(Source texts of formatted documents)
# # # #
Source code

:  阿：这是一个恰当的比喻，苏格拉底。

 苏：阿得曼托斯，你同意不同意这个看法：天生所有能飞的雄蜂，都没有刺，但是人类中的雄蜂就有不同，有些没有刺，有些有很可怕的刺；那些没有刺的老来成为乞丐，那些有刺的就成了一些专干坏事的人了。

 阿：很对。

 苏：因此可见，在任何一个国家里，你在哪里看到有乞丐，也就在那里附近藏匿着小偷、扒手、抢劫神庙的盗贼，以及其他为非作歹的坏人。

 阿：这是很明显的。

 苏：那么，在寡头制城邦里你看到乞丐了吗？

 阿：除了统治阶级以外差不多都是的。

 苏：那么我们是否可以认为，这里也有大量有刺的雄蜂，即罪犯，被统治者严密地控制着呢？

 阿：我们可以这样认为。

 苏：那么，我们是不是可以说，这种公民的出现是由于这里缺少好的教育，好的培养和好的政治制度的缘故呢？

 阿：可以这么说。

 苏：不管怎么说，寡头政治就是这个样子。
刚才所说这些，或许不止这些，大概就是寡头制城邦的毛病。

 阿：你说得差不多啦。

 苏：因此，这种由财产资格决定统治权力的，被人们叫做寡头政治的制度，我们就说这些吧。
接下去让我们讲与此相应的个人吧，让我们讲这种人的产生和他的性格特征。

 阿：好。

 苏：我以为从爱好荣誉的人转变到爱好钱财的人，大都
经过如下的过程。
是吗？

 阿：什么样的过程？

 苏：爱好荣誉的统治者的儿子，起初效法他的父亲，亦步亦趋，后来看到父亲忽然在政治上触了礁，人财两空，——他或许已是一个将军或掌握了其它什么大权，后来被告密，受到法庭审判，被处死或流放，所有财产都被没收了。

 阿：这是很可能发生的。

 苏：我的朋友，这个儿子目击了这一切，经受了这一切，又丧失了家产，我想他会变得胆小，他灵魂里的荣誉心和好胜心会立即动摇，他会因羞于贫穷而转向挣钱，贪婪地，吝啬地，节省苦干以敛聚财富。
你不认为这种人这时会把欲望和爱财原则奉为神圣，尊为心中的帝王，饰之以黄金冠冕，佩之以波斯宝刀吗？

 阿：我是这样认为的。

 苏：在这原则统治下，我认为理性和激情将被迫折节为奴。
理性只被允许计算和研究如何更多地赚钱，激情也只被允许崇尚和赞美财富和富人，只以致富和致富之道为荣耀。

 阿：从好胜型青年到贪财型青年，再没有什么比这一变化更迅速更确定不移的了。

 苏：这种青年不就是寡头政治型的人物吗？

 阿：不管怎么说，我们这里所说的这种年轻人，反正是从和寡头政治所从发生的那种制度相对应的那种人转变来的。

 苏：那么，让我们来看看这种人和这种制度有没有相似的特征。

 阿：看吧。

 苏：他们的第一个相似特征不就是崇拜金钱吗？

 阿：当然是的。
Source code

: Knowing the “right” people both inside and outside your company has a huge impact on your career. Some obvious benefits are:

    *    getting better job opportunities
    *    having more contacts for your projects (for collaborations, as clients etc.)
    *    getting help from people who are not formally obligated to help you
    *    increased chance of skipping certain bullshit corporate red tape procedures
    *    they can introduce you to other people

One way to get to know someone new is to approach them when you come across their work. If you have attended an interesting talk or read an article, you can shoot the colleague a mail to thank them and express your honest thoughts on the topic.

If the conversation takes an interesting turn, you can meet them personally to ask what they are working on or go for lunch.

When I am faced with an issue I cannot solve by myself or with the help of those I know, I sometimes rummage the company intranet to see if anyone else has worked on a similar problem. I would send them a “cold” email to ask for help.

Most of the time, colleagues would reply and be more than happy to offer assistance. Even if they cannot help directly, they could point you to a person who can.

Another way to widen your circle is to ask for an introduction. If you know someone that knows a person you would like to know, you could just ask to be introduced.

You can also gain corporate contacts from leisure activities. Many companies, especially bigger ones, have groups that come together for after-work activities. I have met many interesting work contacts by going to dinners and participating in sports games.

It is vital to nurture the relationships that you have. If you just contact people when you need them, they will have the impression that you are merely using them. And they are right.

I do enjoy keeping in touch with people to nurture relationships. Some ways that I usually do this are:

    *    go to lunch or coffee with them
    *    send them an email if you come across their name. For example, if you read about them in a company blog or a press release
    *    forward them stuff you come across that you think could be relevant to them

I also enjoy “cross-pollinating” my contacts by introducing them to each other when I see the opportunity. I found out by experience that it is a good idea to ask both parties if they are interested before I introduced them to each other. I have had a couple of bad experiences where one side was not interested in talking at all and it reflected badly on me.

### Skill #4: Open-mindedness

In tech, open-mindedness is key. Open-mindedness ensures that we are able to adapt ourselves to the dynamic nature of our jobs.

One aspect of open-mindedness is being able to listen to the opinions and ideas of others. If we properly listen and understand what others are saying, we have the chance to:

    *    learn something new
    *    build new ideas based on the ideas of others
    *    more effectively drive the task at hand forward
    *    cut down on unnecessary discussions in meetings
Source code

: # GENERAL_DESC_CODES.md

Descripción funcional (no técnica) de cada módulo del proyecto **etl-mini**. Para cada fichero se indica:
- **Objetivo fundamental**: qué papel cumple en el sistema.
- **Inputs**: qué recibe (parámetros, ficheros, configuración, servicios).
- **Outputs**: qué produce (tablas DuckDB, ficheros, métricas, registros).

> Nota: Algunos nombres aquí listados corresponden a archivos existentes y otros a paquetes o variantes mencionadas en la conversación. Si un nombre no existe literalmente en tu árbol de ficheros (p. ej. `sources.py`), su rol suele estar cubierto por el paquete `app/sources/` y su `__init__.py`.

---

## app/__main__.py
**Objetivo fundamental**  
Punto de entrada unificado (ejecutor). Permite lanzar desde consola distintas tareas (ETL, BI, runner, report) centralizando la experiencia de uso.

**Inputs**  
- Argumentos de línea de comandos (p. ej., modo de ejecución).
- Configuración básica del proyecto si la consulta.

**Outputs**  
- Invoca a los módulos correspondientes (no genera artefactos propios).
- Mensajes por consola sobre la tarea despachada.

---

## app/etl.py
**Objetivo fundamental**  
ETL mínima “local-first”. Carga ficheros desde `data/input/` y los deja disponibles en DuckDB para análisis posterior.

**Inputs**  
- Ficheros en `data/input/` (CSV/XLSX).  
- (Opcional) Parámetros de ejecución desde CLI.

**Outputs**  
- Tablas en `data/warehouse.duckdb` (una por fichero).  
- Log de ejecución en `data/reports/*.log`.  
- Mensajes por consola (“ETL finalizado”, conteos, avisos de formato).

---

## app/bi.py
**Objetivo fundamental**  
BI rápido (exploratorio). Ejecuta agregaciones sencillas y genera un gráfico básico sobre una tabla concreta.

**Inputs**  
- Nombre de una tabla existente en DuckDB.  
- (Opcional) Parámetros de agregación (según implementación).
# # # #
▸ Work instruction
Would you print all of the entries exactly as they stand?

▸ Your solution
Source code

:  阿：这是一个恰当的比喻，苏格拉底。

 苏：阿得曼托斯，你同意不同意这个看法：天生所有能飞的雄蜂，都没有刺，但是人类中的雄蜂就有不同，有些没有刺，有些有很可怕的刺；那些没有刺的老来成为乞丐，那些有刺的就成了一些专干坏事的人了。

 阿：很对。

 苏：因此可见，在任何一个国家里，你在哪里看到有乞丐，也就在那里附近藏匿着小偷、扒手、抢劫神庙的盗贼，以及其他为非作歹的坏人。

 阿：这是很明显的。

 苏：那么，在寡头制城邦里你看到乞丐了吗？

 阿：除了统治阶级以外差不多都是的。

 苏：那么我们是否可以认为，这里也有大量有刺的雄蜂，即罪犯，被统治者严密地控制着呢？

 阿：我们可以这样认为。

 苏：那么，我们是不是可以说，这种公民的出现是由于这里缺少好的教育，好的培养和好的政治制度的缘故呢？

 阿：可以这么说。

 苏：不管怎么说，寡头政治就是这个样子。
刚才所说这些，或许不止这些，大概就是寡头制城邦的毛病。

 阿：你说得差不多啦。

 苏：因此，这种由财产资格决定统治权力的，被人们叫做寡头政治的制度，我们就说这些吧。
接下去让我们讲与此相应的个人吧，让我们讲这种人的产生和他的性格特征。

 阿：好。

 苏：我以为从爱好荣誉的人转变到爱好钱财的人，大都
经过如下的过程。
是吗？

 阿：什么样的过程？

 苏：爱好荣誉的统治者的儿子，起初效法他的父亲，亦步亦趋，后来看到父亲忽然在政治上触了礁，人财两空，——他或许已是一个将军或掌握了其它什么大权，后来被告密，受到法庭审判，被处死或流放，所有财产都被没收了。

 阿：这是很可能发生的。

 苏：我的朋友，这个儿子目击了这一切，经受了这一切，又丧失了家产，我想他会变得胆小，他灵魂里的荣誉心和好胜心会立即动摇，他会因羞于贫穷而转向挣钱，贪婪地，吝啬地，节省苦干以敛聚财富。
你不认为这种人这时会把欲望和爱财原则奉为神圣，尊为心中的帝王，饰之以黄金冠冕，佩之以波斯宝刀吗？

 阿：我是这样认为的。

 苏：在这原则统治下，我认为理性和激情将被迫折节为奴。
理性只被允许计算和研究如何更多地赚钱，激情也只被允许崇尚和赞美财富和富人，只以致富和致富之道为荣耀。

 阿：从好胜型青年到贪财型青年，再没有什么比这一变化更迅速更确定不移的了。

 苏：这种青年不就是寡头政治型的人物吗？

 阿：不管怎么说，我们这里所说的这种年轻人，反正是从和寡头政治所从发生的那种制度相对应的那种人转变来的。

 苏：那么，让我们来看看这种人和这种制度有没有相似的特征。

 阿：看吧。

 苏：他们的第一个相似特征不就是崇拜金钱吗？

 阿：当然是的。
Source code

: Knowing the “right” people both inside and outside your company has a huge impact on your career. Some obvious benefits are:

    *    getting better job opportunities
    *    having more contacts for your projects (for collaborations, as clients etc.)
    *    getting help from people who are not formally obligated to help you
    *    increased chance of skipping certain bullshit corporate red tape procedures
    *    they can introduce you to other people

One way to get to know someone new is to approach them when you come across their work. If you have attended an interesting talk or read an article, you can shoot the colleague a mail to thank them and express your honest thoughts on the topic.

If the conversation takes an interesting turn, you can meet them personally to ask what they are working on or go for lunch.

When I am faced with an issue I cannot solve by myself or with the help of those I know, I sometimes rummage the company intranet to see if anyone else has worked on a similar problem. I would send them a “cold” email to ask for help.

Most of the time, colleagues would reply and be more than happy to offer assistance. Even if they cannot help directly, they could point you to a person who can.

Another way to widen your circle is to ask for an introduction. If you know someone that knows a person you would like to know, you could just ask to be introduced.

You can also gain corporate contacts from leisure activities. Many companies, especially bigger ones, have groups that come together for after-work activities. I have met many interesting work contacts by going to dinners and participating in sports games.

It is vital to nurture the relationships that you have. If you just contact people when you need them, they will have the impression that you are merely using them. And they are right.

I do enjoy keeping in touch with people to nurture relationships. Some ways that I usually do this are:

    *    go to lunch or coffee with them
    *    send them an email if you come across their name. For example, if you read about them in a company blog or a press release
    *    forward them stuff you come across that you think could be relevant to them

I also enjoy “cross-pollinating” my contacts by introducing them to each other when I see the opportunity. I found out by experience that it is a good idea to ask both parties if they are interested before I introduced them to each other. I have had a couple of bad experiences where one side was not interested in talking at all and it reflected badly on me.

### Skill #4: Open-mindedness

In tech, open-mindedness is key. Open-mindedness ensures that we are able to adapt ourselves to the dynamic nature of our jobs.

One aspect of open-mindedness is being able to listen to the opinions and ideas of others. If we properly listen and understand what others are saying, we have the chance to:

    *    learn something new
    *    build new ideas based on the ideas of others
    *    more effectively drive the task at hand forward
    *    cut down on unnecessary discussions in meetings
Source code

: # GENERAL_DESC_CODES.md

Descripción funcional (no técnica) de cada módulo del proyecto **etl-mini**. Para cada fichero se indica:
- **Objetivo fundamental**: qué papel cumple en el sistema.
- **Inputs**: qué recibe (parámetros, ficheros, configuración, servicios).
- **Outputs**: qué produce (tablas DuckDB, ficheros, métricas, registros).

> Nota: Algunos nombres aquí listados corresponden a archivos existentes y otros a paquetes o variantes mencionadas en la conversación. Si un nombre no existe literalmente en tu árbol de ficheros (p. ej. `sources.py`), su rol suele estar cubierto por el paquete `app/sources/` y su `__init__.py`.

---

## app/__main__.py
**Objetivo fundamental**  
Punto de entrada unificado (ejecutor). Permite lanzar desde consola distintas tareas (ETL, BI, runner, report) centralizando la experiencia de uso.

**Inputs**  
- Argumentos de línea de comandos (p. ej., modo de ejecución).
- Configuración básica del proyecto si la consulta.

**Outputs**  
- Invoca a los módulos correspondientes (no genera artefactos propios).
- Mensajes por consola sobre la tarea despachada.

---

## app/etl.py
**Objetivo fundamental**  
ETL mínima “local-first”. Carga ficheros desde `data/input/` y los deja disponibles en DuckDB para análisis posterior.

**Inputs**  
- Ficheros en `data/input/` (CSV/XLSX).  
- (Opcional) Parámetros de ejecución desde CLI.

**Outputs**  
- Tablas en `data/warehouse.duckdb` (una por fichero).  
- Log de ejecución en `data/reports/*.log`.  
- Mensajes por consola (“ETL finalizado”, conteos, avisos de formato).

---

## app/bi.py
**Objetivo fundamental**  
BI rápido (exploratorio). Ejecuta agregaciones sencillas y genera un gráfico básico sobre una tabla concreta.

**Inputs**  
- Nombre de una tabla existente en DuckDB.  
- (Opcional) Parámetros de agregación (según implementación).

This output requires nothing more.